Champion Athletic Apparel has unveiled a final prototype of an extreme-weather suit called Champion Supersuit. The company claims to be using a material not available anywhere else.

The Champion Supersuit insulation is 3mm thick, compared with a typical goose-down jacket thickness of 40mm, and uses a nanotechnology insulation layer and a proprietary radiant warmth system.

The company claims that the result is a cold-weather garment "no thicker than a typical computer mouse pad" that provides equal insulating properties to typical extreme weather gear.

"The Champion Supersuit uses advanced technology to conserve, capture and return heat unlike any other extreme-weather apparel currently being used on Everest," said Mike Abbott, director of research and development for Hanesbrands, the parent company of Champion apparel.

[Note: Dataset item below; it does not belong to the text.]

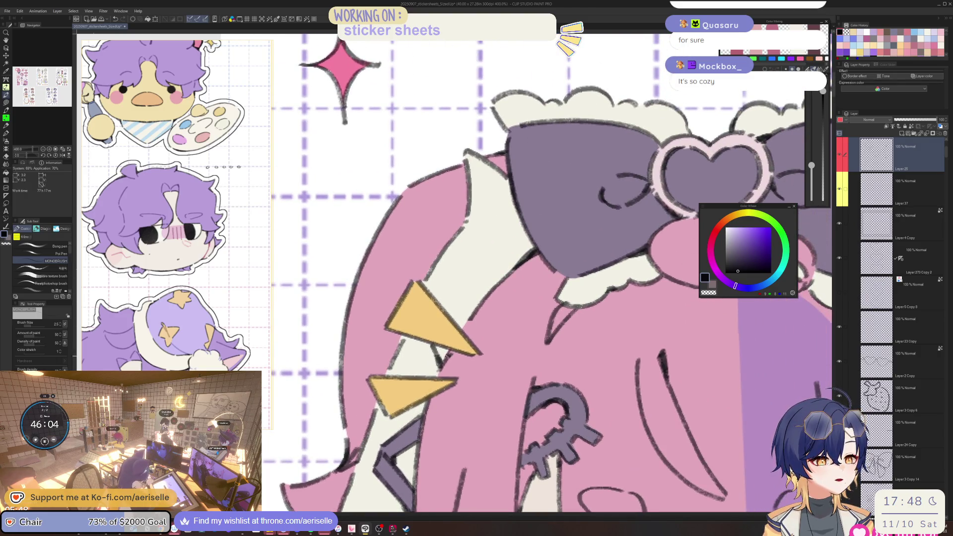
scroll(448, 355, "down", 4)
scroll(508, 300, "up", 4)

"By developing the Supersuit and other garment layers to be used on Everest, we have identified new Champion products to roll out and new features and enhancements to potentially add to our everyday line of Champion Athletic Apparel."

Champion is outfitting a Mount Everest climbing team led by mountaineer Jamie Clarke. Clarke has been testing the gear and will wear a one-piece full-body Supersuit on Everest in April and May.

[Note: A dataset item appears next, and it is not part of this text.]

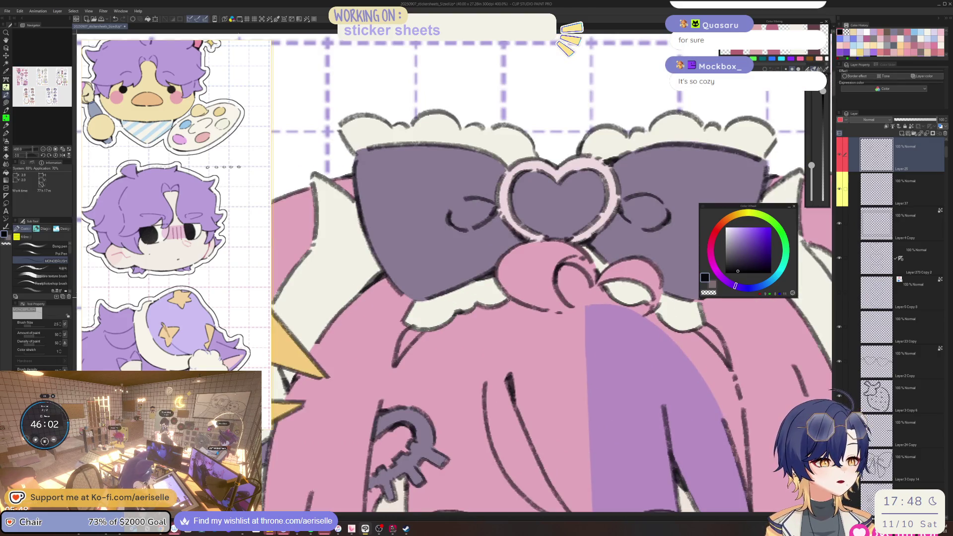
scroll(505, 301, "down", 3)
scroll(538, 249, "up", 1)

"We were given the challenge to develop a summit suit that would advance the state of cold-weather gear, that wouldn't look like anything else on the market, and that would protect climbers against extreme temperatures and conditions on Mount Everest," Abbott said.

"We have worked with several technology partners in and out of the apparel industry, including Element 21 Golf Company, which supplies the nanotechnology insulating material for the Champion Supersuit.

"We have made some significant breakthroughs, including the ability to use the nano insulation in commercially viable apparel products for the first time."